> Dataset content:
Segment Open

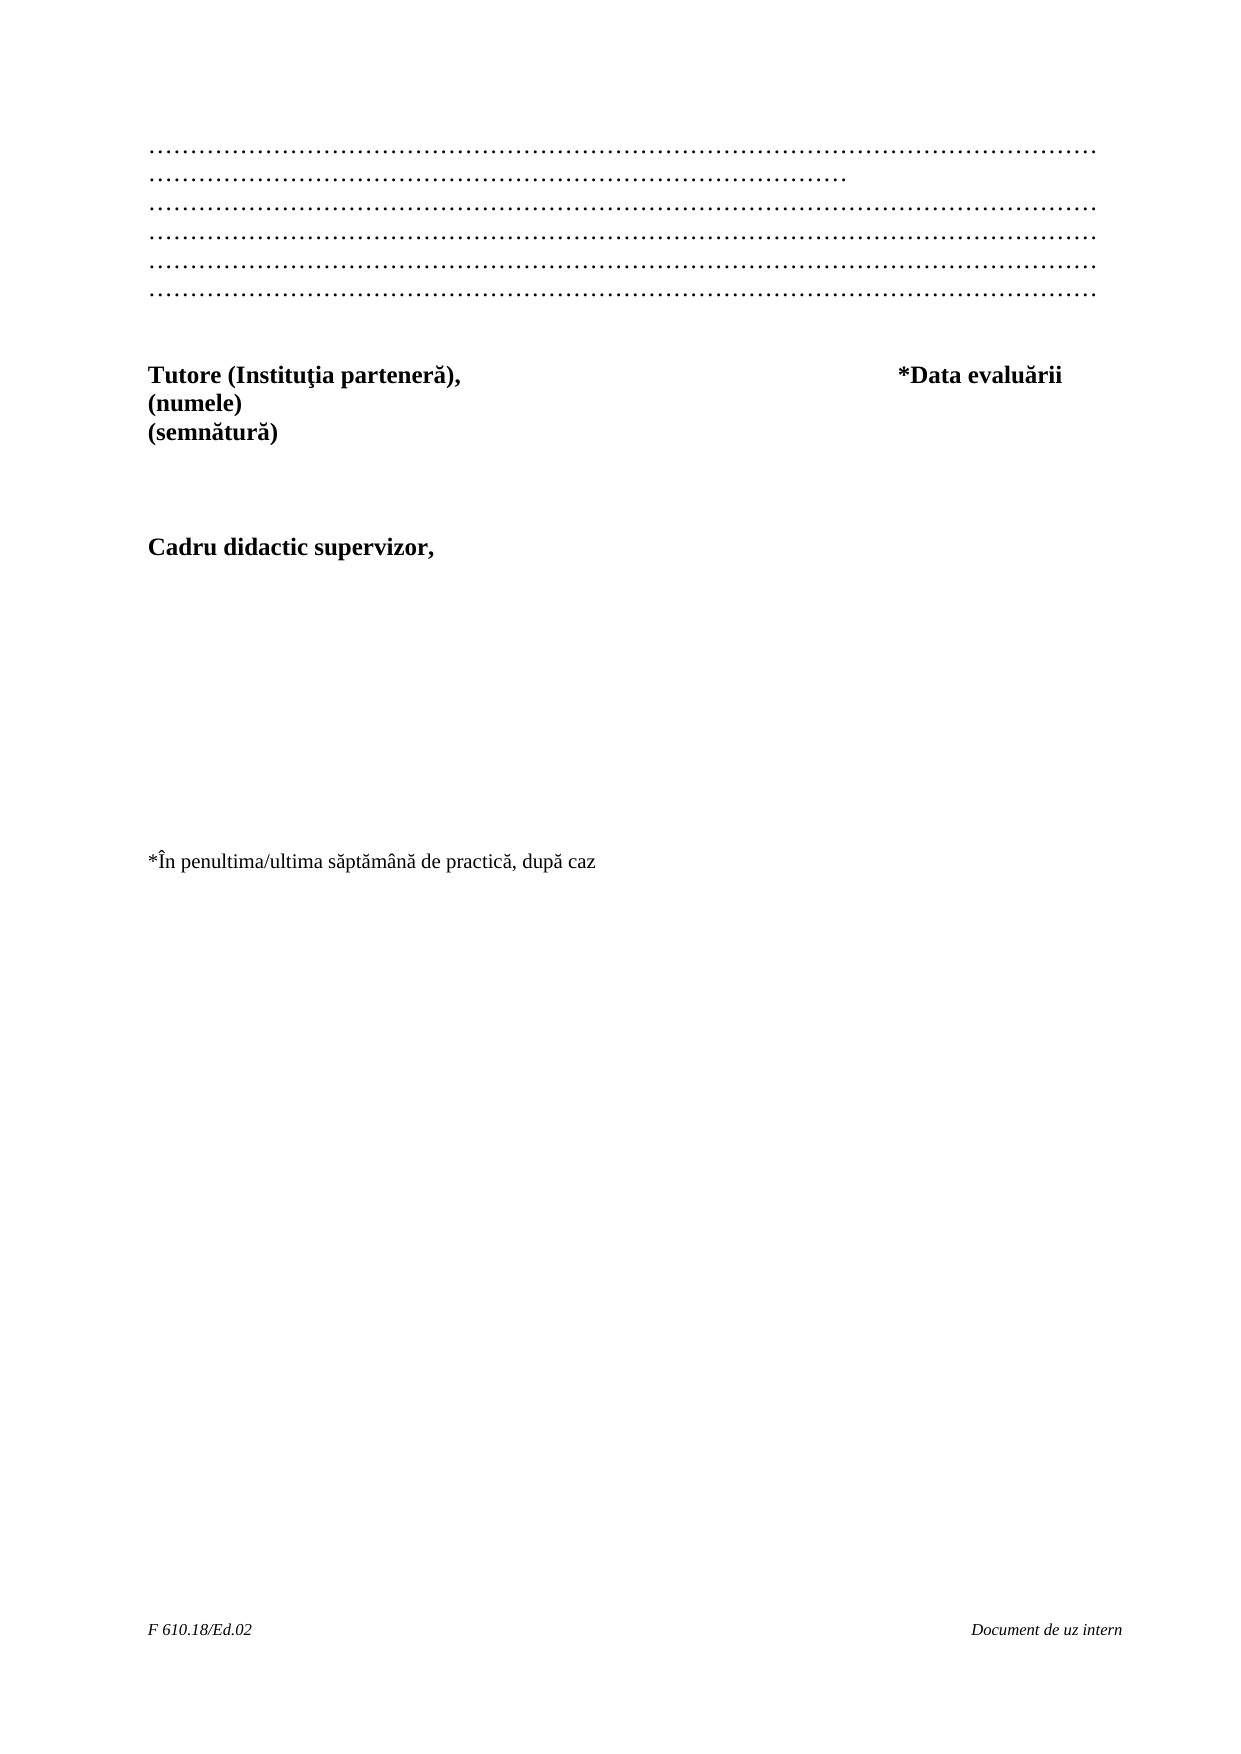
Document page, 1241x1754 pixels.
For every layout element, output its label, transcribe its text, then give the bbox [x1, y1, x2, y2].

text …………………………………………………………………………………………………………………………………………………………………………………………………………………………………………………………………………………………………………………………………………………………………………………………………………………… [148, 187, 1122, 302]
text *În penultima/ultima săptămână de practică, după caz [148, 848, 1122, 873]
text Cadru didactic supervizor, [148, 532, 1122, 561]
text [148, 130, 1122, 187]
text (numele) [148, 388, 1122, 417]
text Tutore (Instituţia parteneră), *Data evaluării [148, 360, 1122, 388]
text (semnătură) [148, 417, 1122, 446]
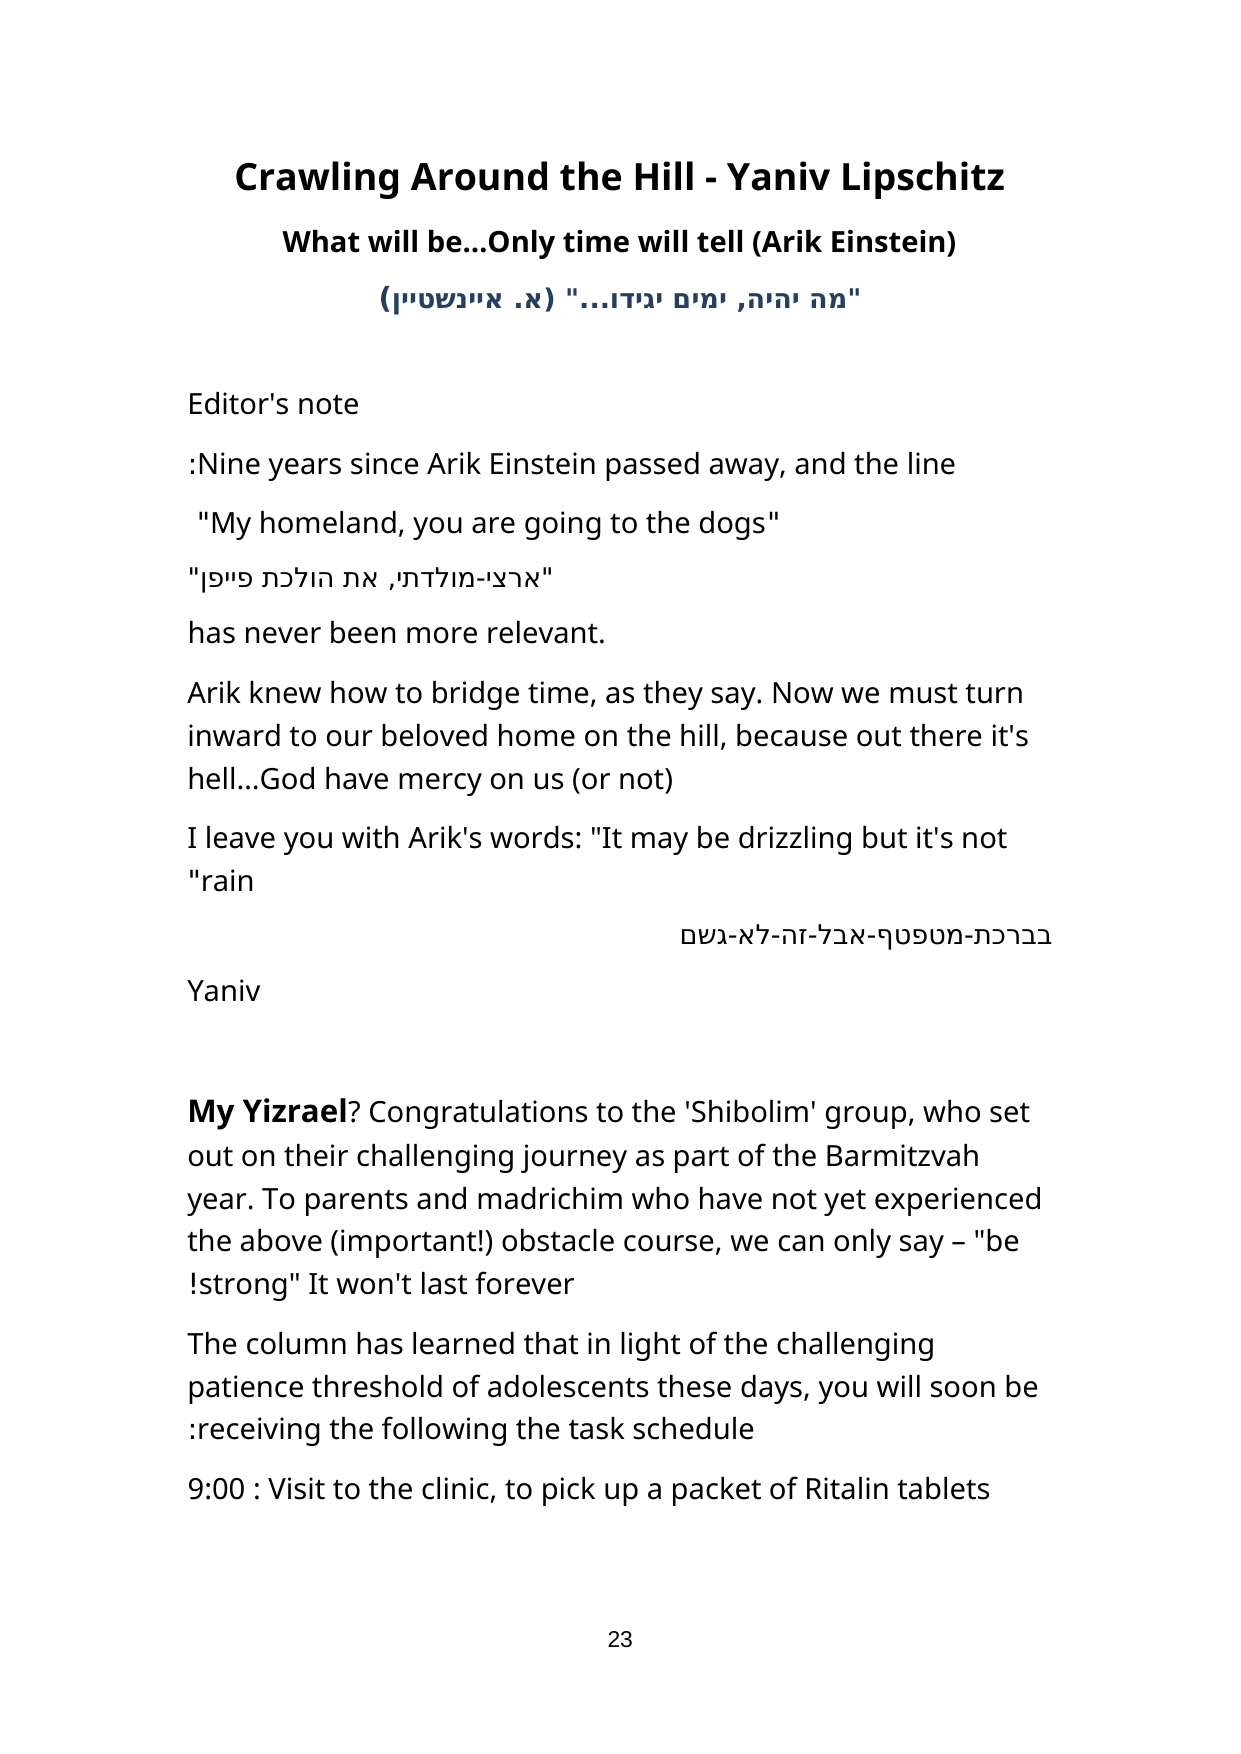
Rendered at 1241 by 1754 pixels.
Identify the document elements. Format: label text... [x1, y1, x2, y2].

Segment Closed

> Work request:
After removing the pictures, repeat the remaining records exactly.

> Exercise answer:
Document page, 1241x1754 pixels.
For every layout element, output its label, transcribe its text, then give the bbox [x1, y1, x2, y2].

text …………………………………………………………………………………………………………………………………………………………………………………………………………………………………………………………………………………………………………………………………………………………………………………………………………………… [148, 187, 1122, 302]
text *În penultima/ultima săptămână de practică, după caz [148, 848, 1122, 873]
text Cadru didactic supervizor, [148, 532, 1122, 561]
text [148, 130, 1122, 187]
text (numele) [148, 388, 1122, 417]
text Tutore (Instituţia parteneră), *Data evaluării [148, 360, 1122, 388]
text (semnătură) [148, 417, 1122, 446]
Rendered at 1241 by 1754 pixels.
Identify the document elements. Format: label text... [x1, y1, x2, y2].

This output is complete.